# [WHAT YOU SHOULD DO]
Starting at the line that contains "genus: Pelecanus" and ending at the end of the items, update those lines by replacing "common name" with "vernacular name" and leaving everything else as it is. Omit the pictures from your answer.

# [GIVEN RECORDS]
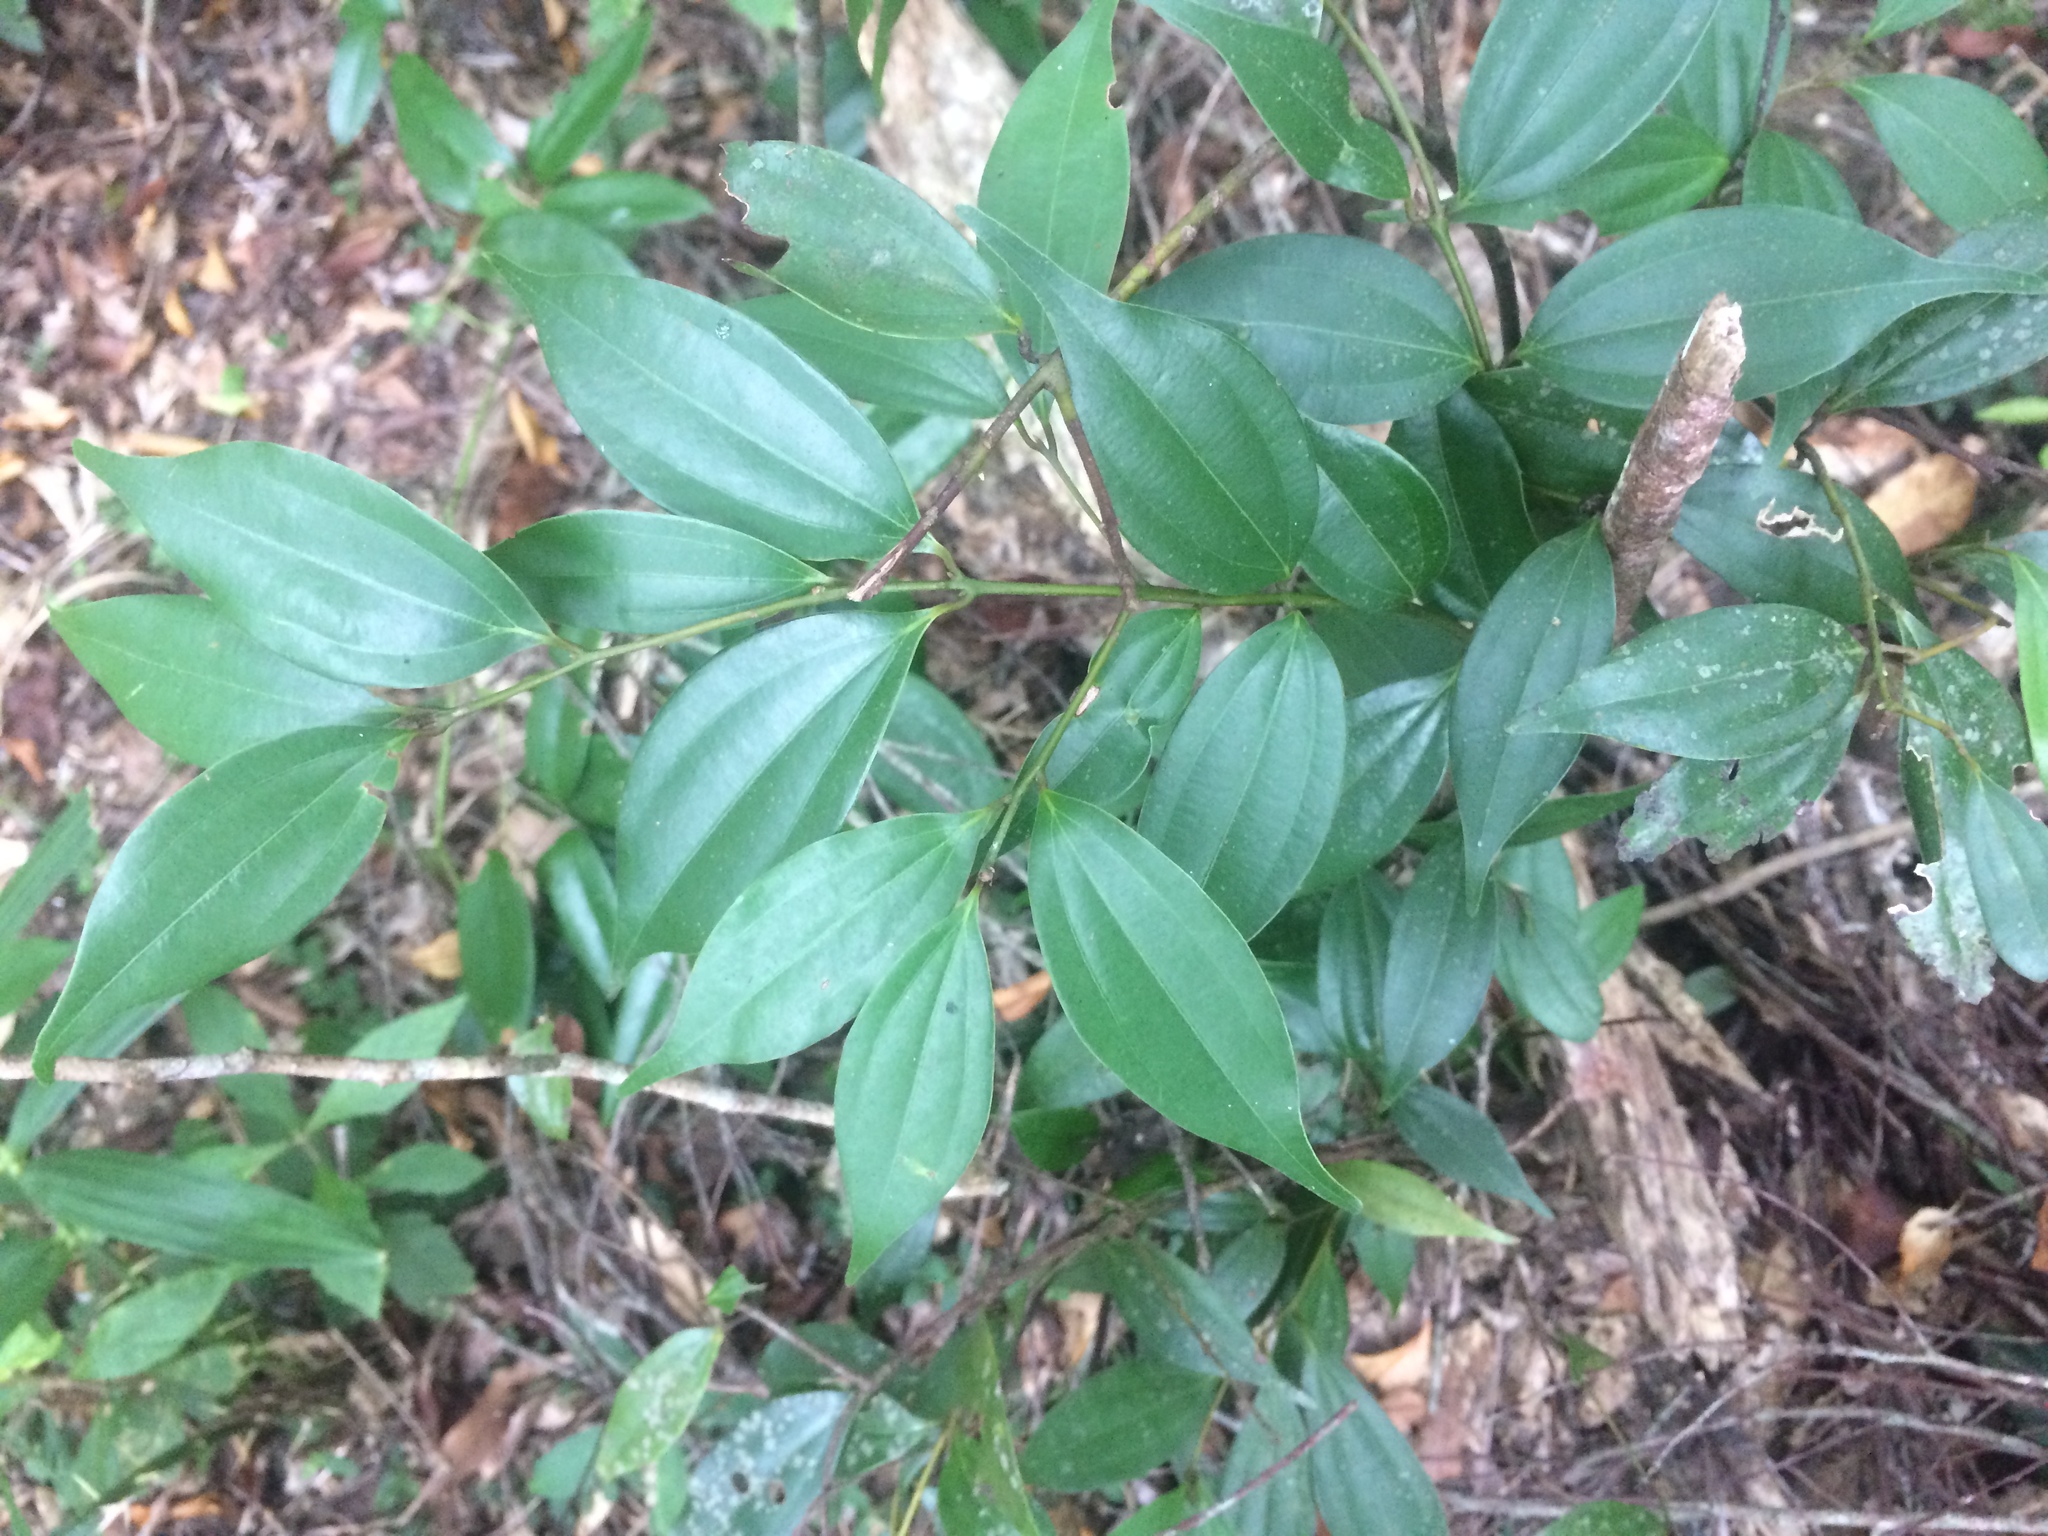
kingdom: Plantae
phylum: Tracheophyta
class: Magnoliopsida
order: Laurales
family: Lauraceae
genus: Cinnamomum
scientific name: Cinnamomum subavenium
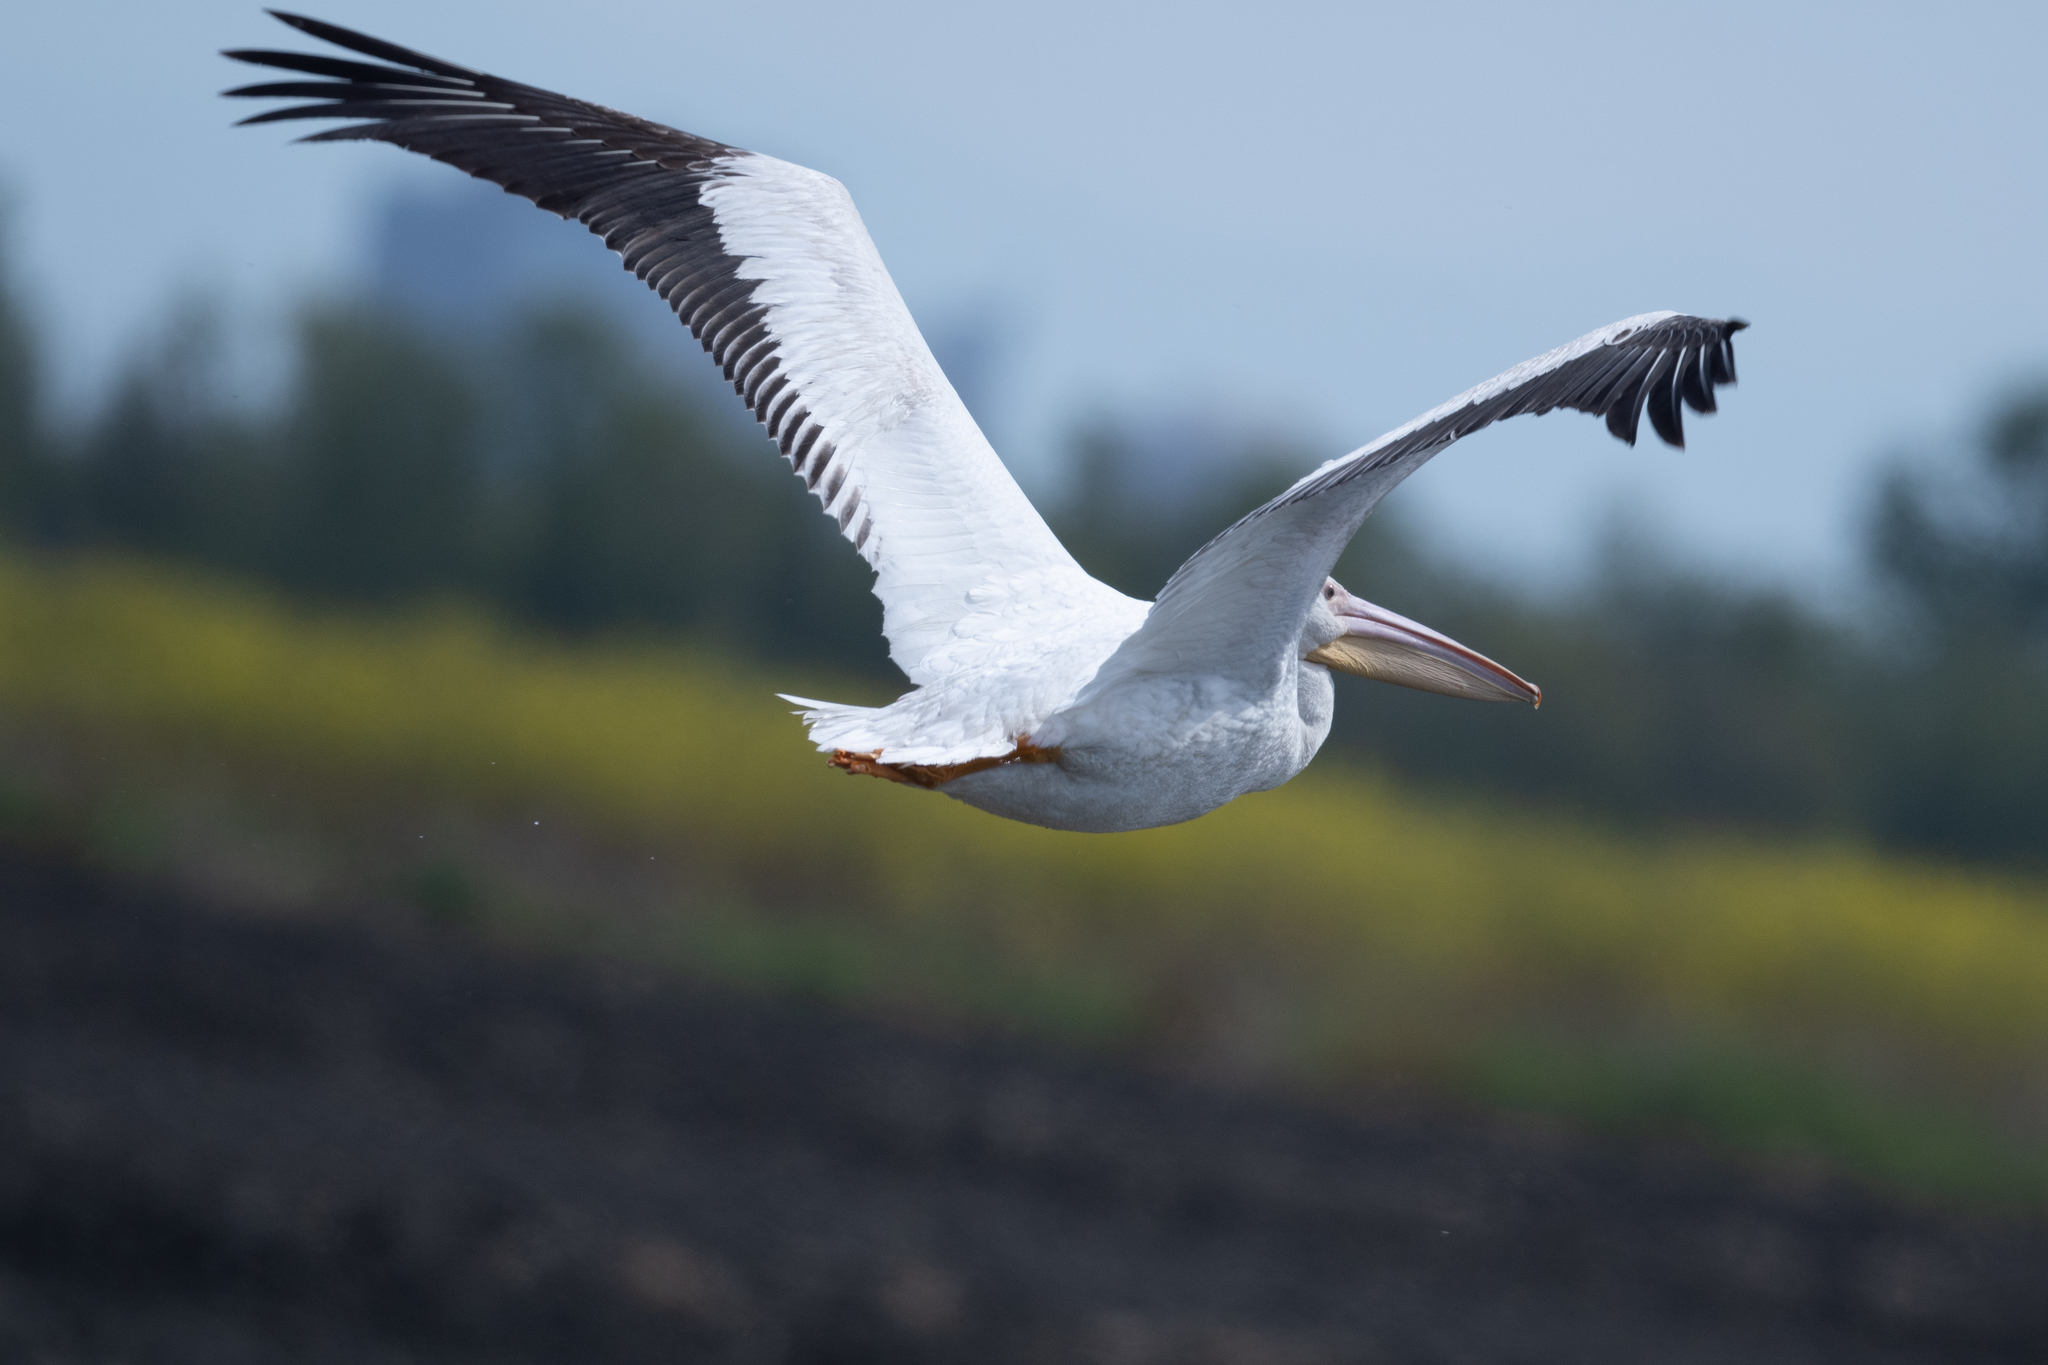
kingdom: Animalia
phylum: Chordata
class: Aves
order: Pelecaniformes
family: Pelecanidae
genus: Pelecanus
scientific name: Pelecanus erythrorhynchos
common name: American white pelican
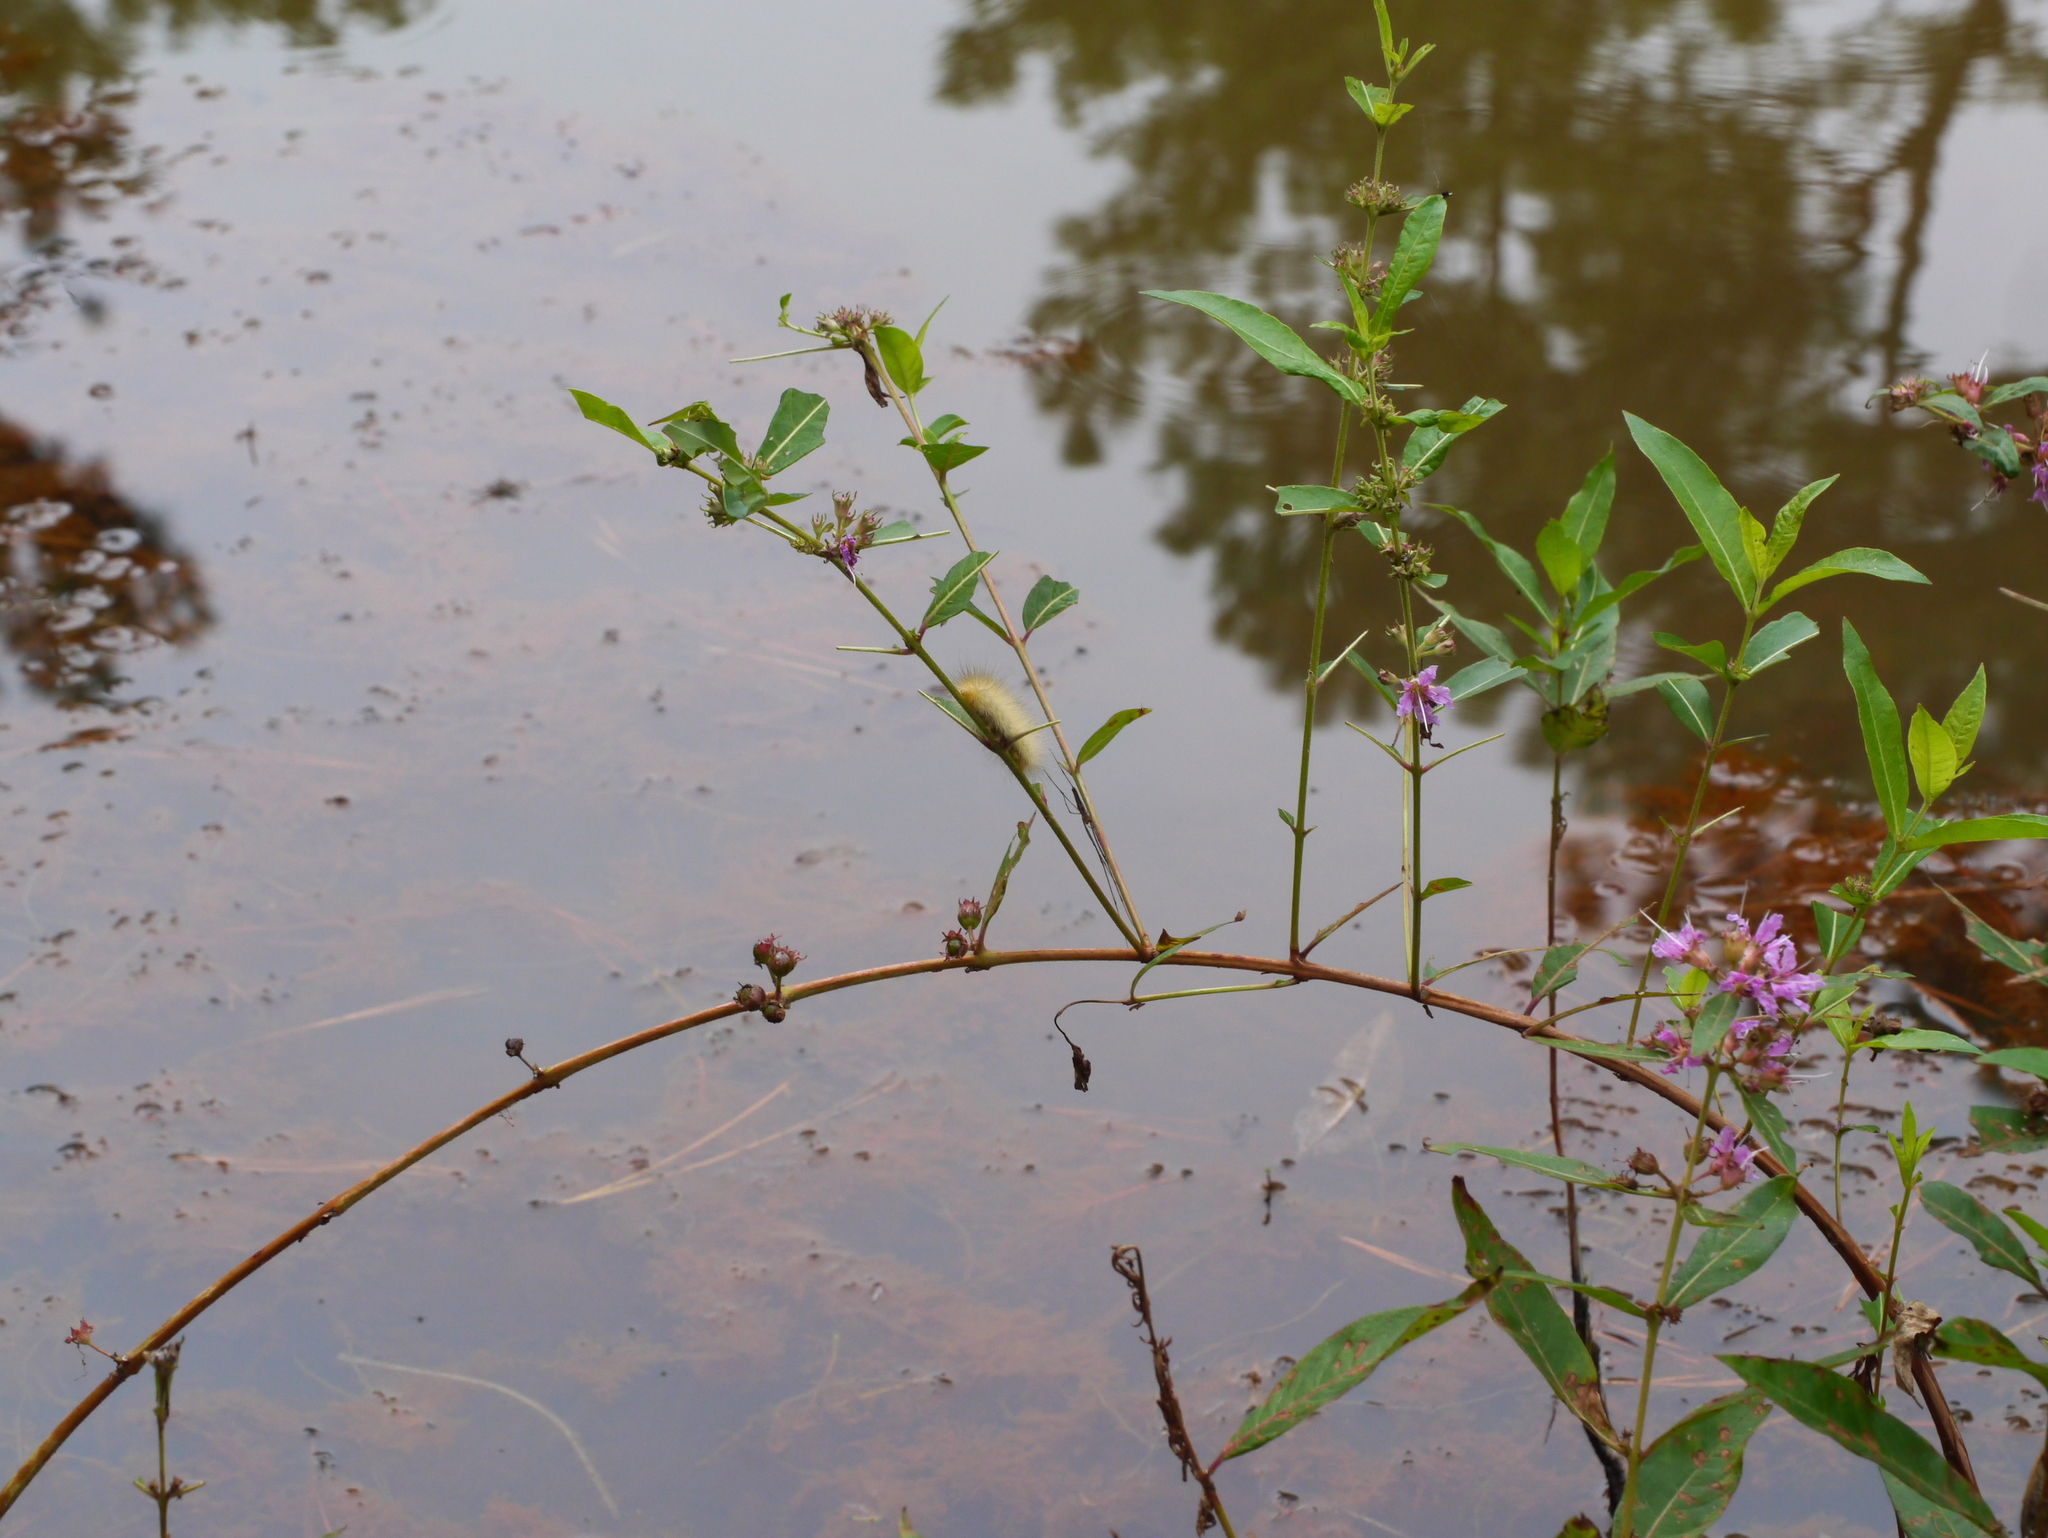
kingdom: Plantae
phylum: Tracheophyta
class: Magnoliopsida
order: Myrtales
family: Lythraceae
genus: Decodon
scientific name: Decodon verticillatus
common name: Hairy swamp loosestrife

# [RIGHT ANSWER]
genus: Pelecanus
scientific name: Pelecanus erythrorhynchos
vernacular name: American white pelican
kingdom: Plantae
phylum: Tracheophyta
class: Magnoliopsida
order: Myrtales
family: Lythraceae
genus: Decodon
scientific name: Decodon verticillatus
vernacular name: Hairy swamp loosestrife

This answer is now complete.